Larval sampling:
Larval Atlantic Bluefin Tuna (ABT) were collected during the peak spawning period in the GoM during May of 2017 (NF1704) and 2018 (NF1802). Samples were taken with a dual 90 cm diameter bongo frame (bongo-90) equipped with 500-µm synthetic nylon mesh nets by oblique hauls in the upper 25 m of the water column and towed at an average over-ground speed of 2.22 knots for 10 minutes (Habtes et al., 2014; Laiz-Carrion et al.,2015). Filtered volumes were calculated with a mechanical flowmeter (2030R, General Oceanics Inc.) placed in the center of the net mouths. Larval patches were located by transect net sampling and real-time sample sorting (every ~10 nautical miles) across favorable habitat (Domingues et al., 2016) with a higher probability of containing ABT larvae. Once larvae were detected, the core of the patch was located and marked with a drogued satellite-tracked drifter equipped with a strobe light, beginning a 3–4 day experimental cycle during which the ABT larvae were sampled close to the drifter every 3 hours. Three cycle experiments (C1, C2, and C3) were conducted on the NF1704 cruise, and two cycles (C4 and C5) were done on NF1802—ABT larvae were only abundant during C1 and C5.
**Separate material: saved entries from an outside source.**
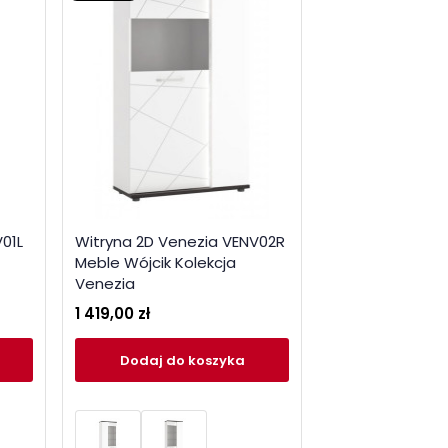
01L
Witryna 2D Venezia VENV02R
Meble Wójcik Kolekcja
Venezia
1 419,00 zł
Dodaj
do koszyka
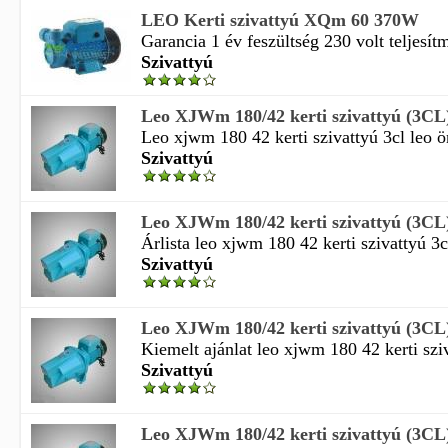
LEO Kerti szivattyú XQm 60 370W
Garancia 1 év feszültség 230 volt teljesí
Szivattyú
Leo XJWm 180/42 kerti szivattyú (3CL
Leo xjwm 180 42 kerti szivattyú 3cl leo ön
Szivattyú
Leo XJWm 180/42 kerti szivattyú (3CL
Árlista leo xjwm 180 42 kerti szivattyú 3
Szivattyú
Leo XJWm 180/42 kerti szivattyú (3CL
Kiemelt ajánlat leo xjwm 180 42 kerti sziv
Szivattyú
Leo XJWm 180/42 kerti szivattyú (3CL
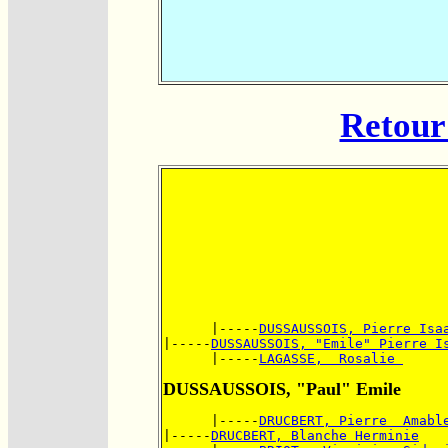
Retour 
      |-----
DUSSAUSSOIS, Pierre Isa
|-----
DUSSAUSSOIS, "Emile" Pierre I
      |-----
LAGASSE,  Rosalie 
DUSSAUSSOIS, "Paul" Emile
      |-----
DRUCBERT, Pierre  Amabl
|-----
DRUCBERT, Blanche Herminie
Upon collection, left bongo-90 samples were immediately fixed in 95% EtOH and the right bongo-90 samples were immediately sorted for ABT larvae. Contents were concentrated on a sieve using 50-µm filtered cold seawater and placed in a large petri dish in a Styrofoam box with ice while sorting. Using a dissecting microscope (MZ12, Leica Microsystems), ABT larvae were removed from small portions of the wet sample that could be sorted within 10 minutes and placed in a small petri dish in the cooler. The remaining zooplankton in the sample were immediately fixed with 95% EtOH. The collected zooplankton volume was generally small (<250 mL during the day), but some night samples exceeded 1 L. For larger samples, sorting was halted within 1 hour and fixed to prevent sample degradation; sorting was resumed back in the lab. Fixative was refreshed after 24 hours to prevent sample degradation from dilution.
Gut analysis:
The alimentary canal from pharynx to anus was dissected using tweezers and scalpel by carefully tracing and cutting along the dorsal margin of the gut from anus to operculum, just deep enough to allow access to the organs. Another deeper cut was made under the operculum and gills to separate the pharynx from the head, and tweezers were used to open the lateral muscular membrane and pick out the internal organs. The digestive tract was carefully opened from anus to stomach using sharpened tips of insect pins, and contents were isolated and imaged. We recorded the location of each prey item in three sections of the alimentary canal: foregut (from pharynx to stomach), midgut (anterior intestine, a large ventral pouch), and hindgut (posterior intestine, a narrow tube connecting dorsally over the right side of the stomach to the anus).